Esta é uma aposta enorme e algo que nunca foi feito antes. Até mesmo a principal cientista de Swift sente um frio na barriga.
“Definitivamente, sem dúvida. Houve algumas noites sem dormir, muitas delas”, disse Cenko ao Space.com em entrevista na semana passada. “Por outro lado, trabalhar com este grupo de pessoas me dá muita confiança.”
Cenko e a equipe da missão Swift da NASA trabalharam em estreita colaboração com os gerentes e engenheiros da missão Catalyst na missão Swift Boost. Catalyst chama seu navio de resgate de Link. É uma pequena espaçonave do tamanho de uma geladeira com três motores iônicos principais, três braços robóticos e um conjunto de sensores e propulsores para tentar capturar o observatório Swift caído. Link passou de uma folha de papel em branco para uma nave espacial acabada anexada a um foguete em um “cronograma de desenvolvimento sem precedentes”, dizem os criadores do Catalyst.
“É algo que conseguimos fazer, porque cada parte desta missão foi impulsionada pela urgência excepcional proporcionada pelos requisitos do SWIFT”, disse Kieran Wilson, investigador principal de Link na Catalyst. Principais requisitos: Esteja pronto para o lançamento antes que o Swift caia no espaço.
Um plano arriscado
Quando foi lançado em 2004, o Swift foi originalmente colocado em uma órbita de 375 milhas (600 km) ao redor da Terra. A espaçonave não possui motores próprios para manter a órbita.

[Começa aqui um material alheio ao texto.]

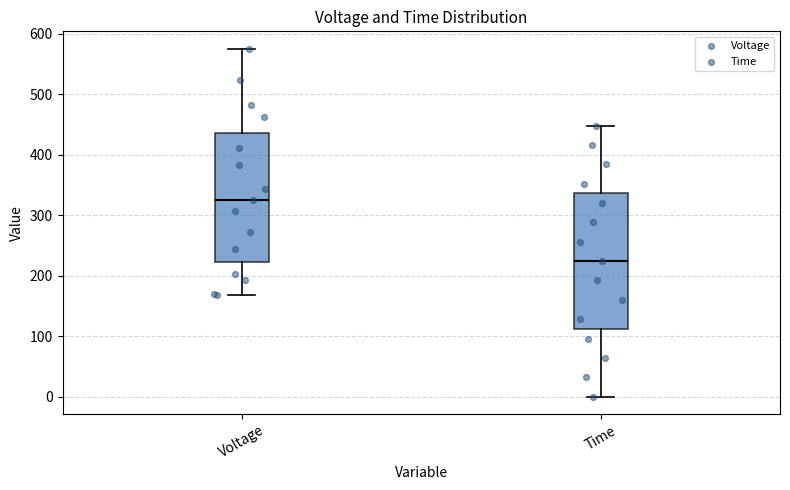

Where does the median line of the box for Time sit on the y-axis? The values are not printed on the chart, so give them approximately, as read against the axis.

220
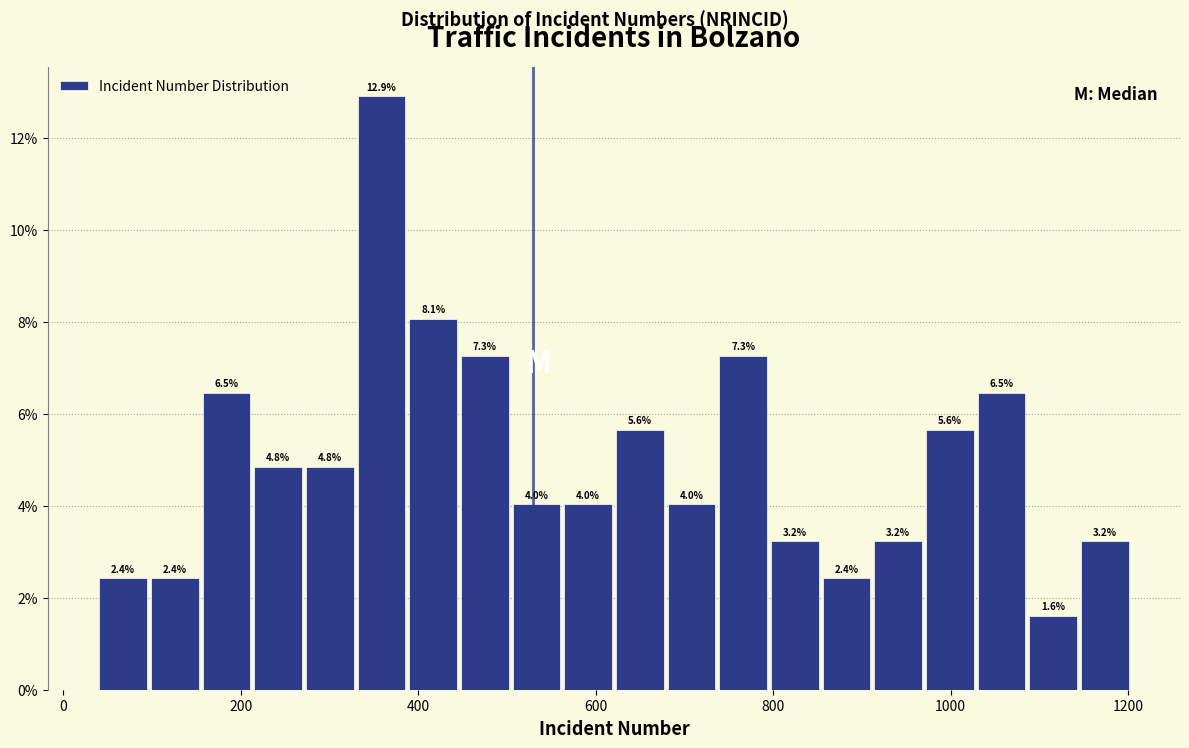

Around what value on the x-axis is the tallest bar? Give the approximate position of its centre, as read against the axis.

360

Agora está a caminho de cair abaixo de 300 km de altitude até outubro. Nesse ponto, o link do Catalyst não seria capaz de chegar ao Swift a tempo de salvar o telescópio espacial.

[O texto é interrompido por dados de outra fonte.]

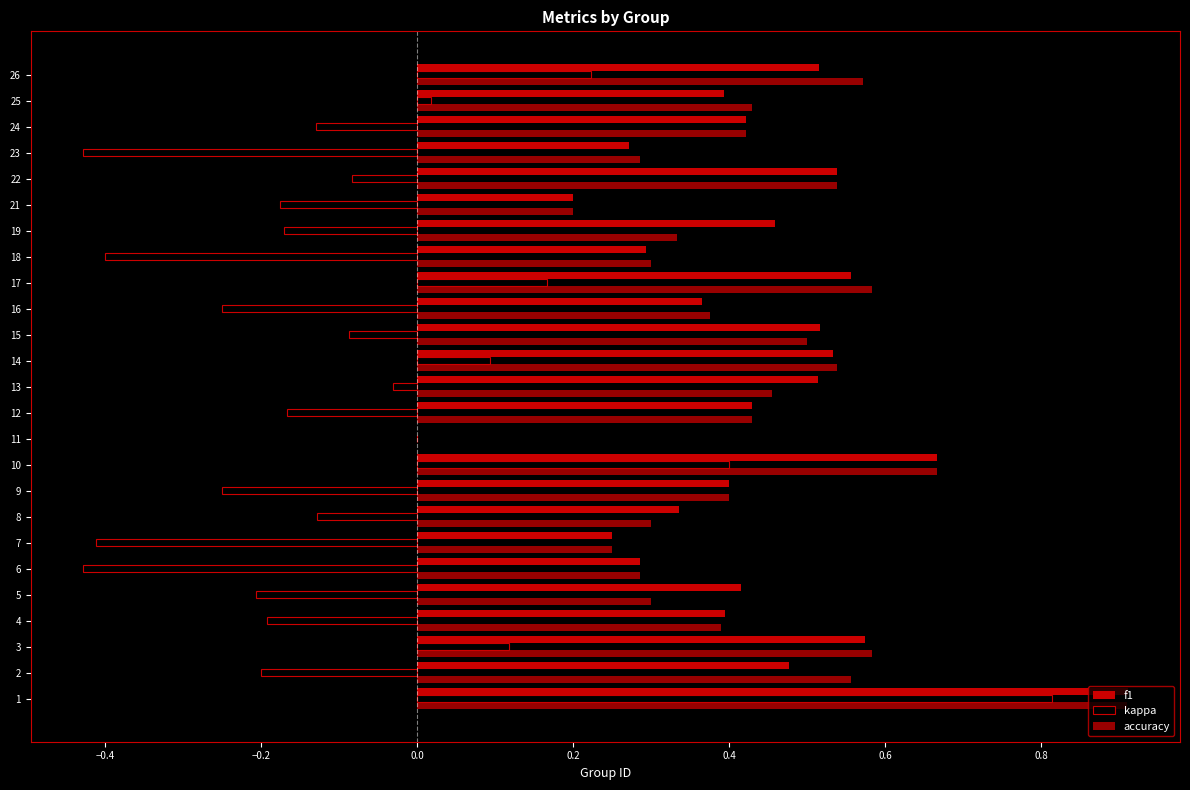

How many positive values does the accuracy series have?

24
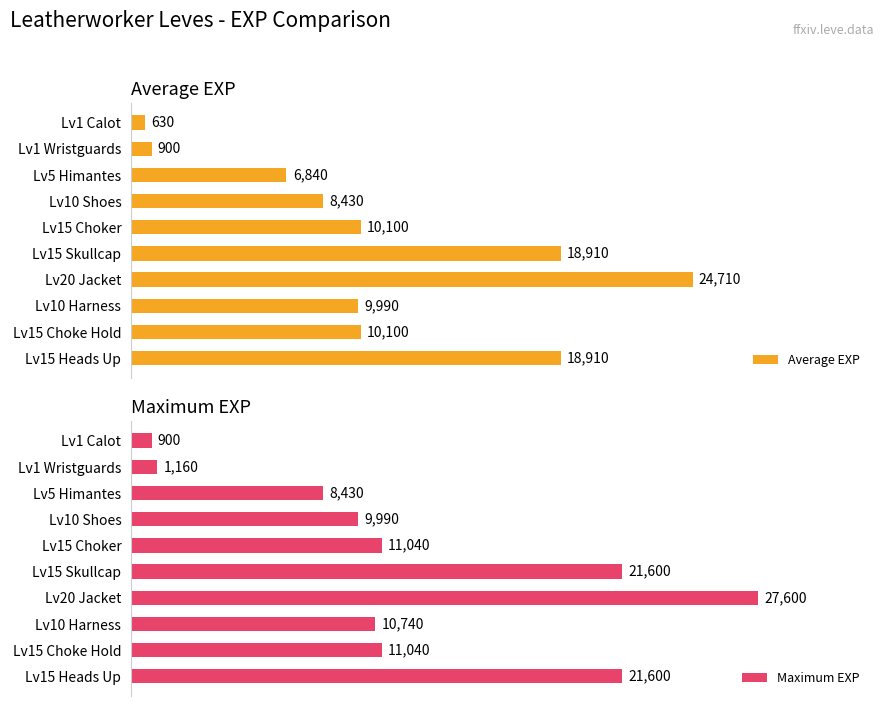

Which has a higher value, 1 or 0?

1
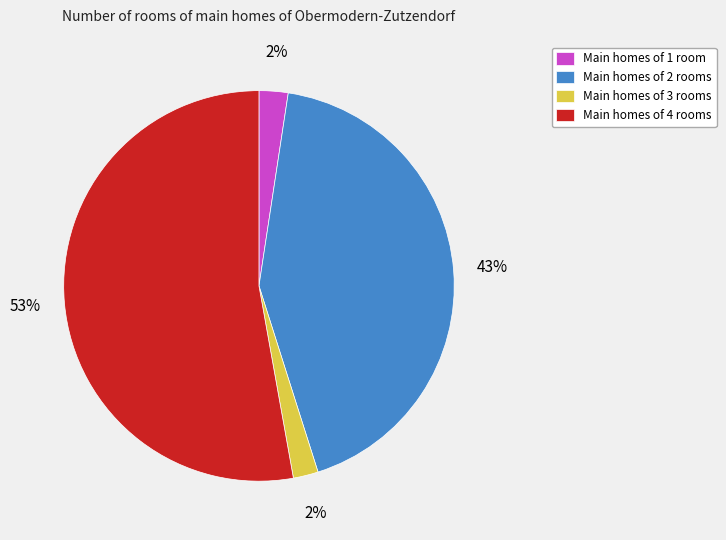

Count the number of slices in the pie.

4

Testes e modelagem computacional são essenciais para tentar resolver todas as peculiaridades da missão.
“Contamos com a experiência da NASA para garantir que não cometemos erros bobos ao longo do caminho e maximizar as nossas chances de sucesso”, disse Wilson.

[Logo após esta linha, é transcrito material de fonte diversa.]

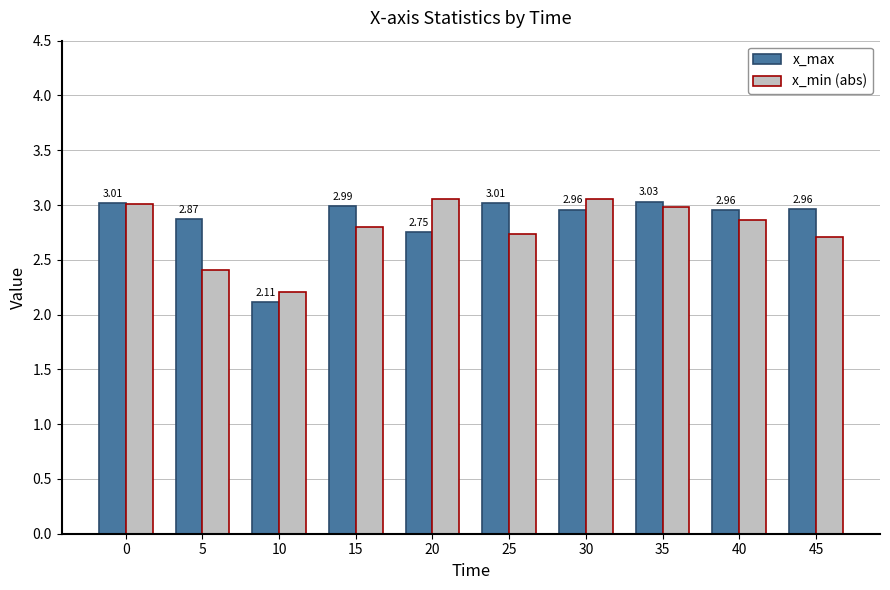

Does the chart contain stacked bars?

No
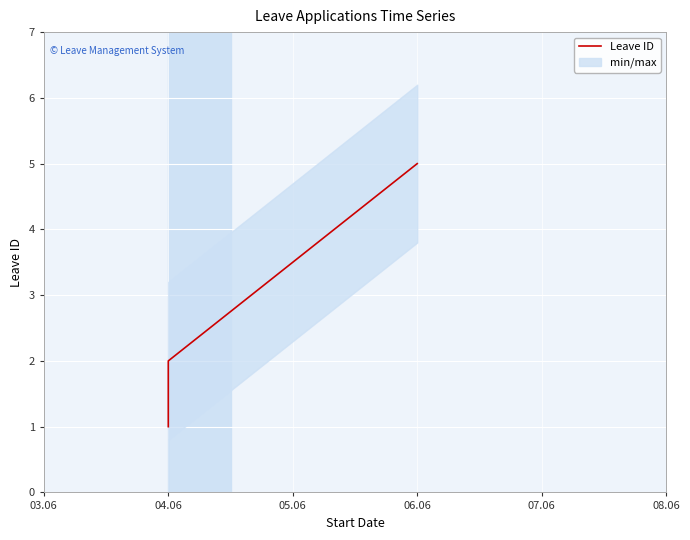

What is the average value?

3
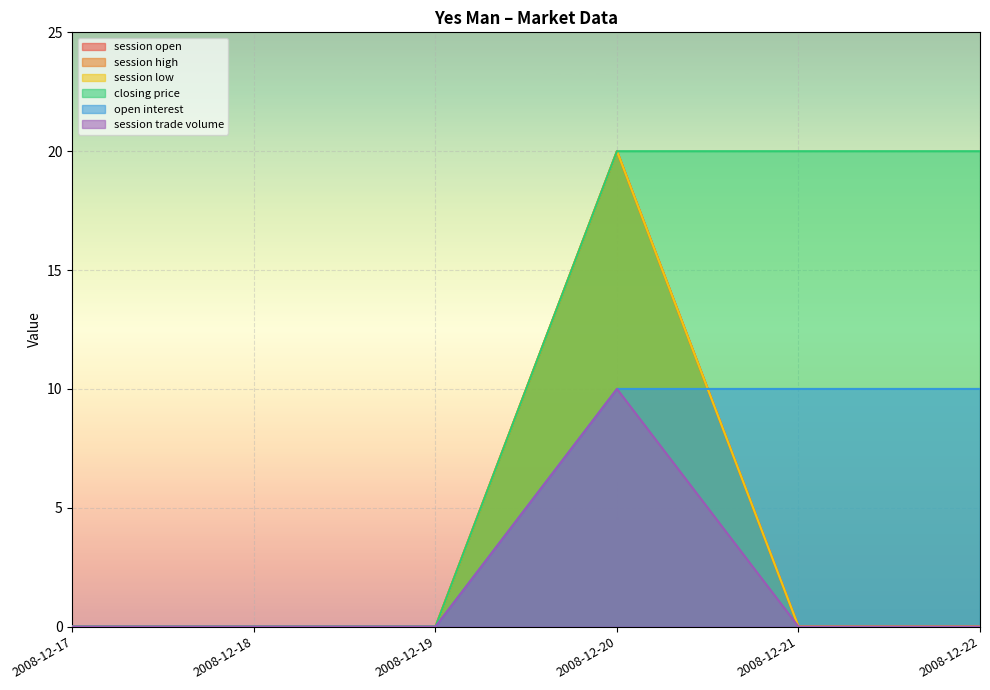

What is the difference between the maximum and second lowest values in the session low series?

20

“Há muitas coisas simples que podem dar errado e estamos adicionando muita complexidade ao programa, mas passamos por uma campanha agressiva de testes nos últimos meses”, acrescentou.
Após o lançamento, Link passará várias semanas em órbita realizando uma série de testes para garantir que está pronto para tentar salvar o Swift. Se tudo correr bem, irá encontrar-se com o Swift, envolver os seus braços robóticos e passar até três meses a elevar lentamente a órbita do observador.
Se a Catalyst conseguir salvar Swift, a empresa fará algo que nunca foi feito na história do espaço: usar uma espaçonave para reativar um telescópio espacial enfermo construído em menos de um ano para resgatar um alvo que foi deixado sozinho no espaço para sempre. A Catalyst vê grandes negócios nesses serviços e já possui um contrato com a Força Espacial dos EUA para demonstrar capacidades semelhantes para espaçonaves maiores usando seu novo veículo Nexus. Essa missão será lançada em 2027.
E se o catalisador não tiver sucesso? Então o Swift sairá do espaço por conta própria, algo que o Observatório Espacial já está fazendo.
São tudo ou nada, mas Senko pode aceitar. Até a equipe científica Coloque o Swift no modo de baixo consumo em fevereiroInterrompeu todas as atividades de pesquisa para ajudar a retardar a descida induzida pelo arrasto.
“Lembro-me que a alternativa aqui é reentrar na atmosfera da Terra, então, nesse sentido, o risco aqui é relativamente baixo”, disse-me Senko. “Talvez não consigamos fazer ciência por mais alguns meses. Mas negociar isso com os benefícios potenciais de muitos anos de crescimento? Isso é óbvio.”
Nota do editor: Esta história foi atualizada às 16h ET para refletir a nova data e hora de lançamento do Swift Boost. A missão agora será lançada antes das 6h23 EDT (1023 GMT) na terça-feira, 30 de junho.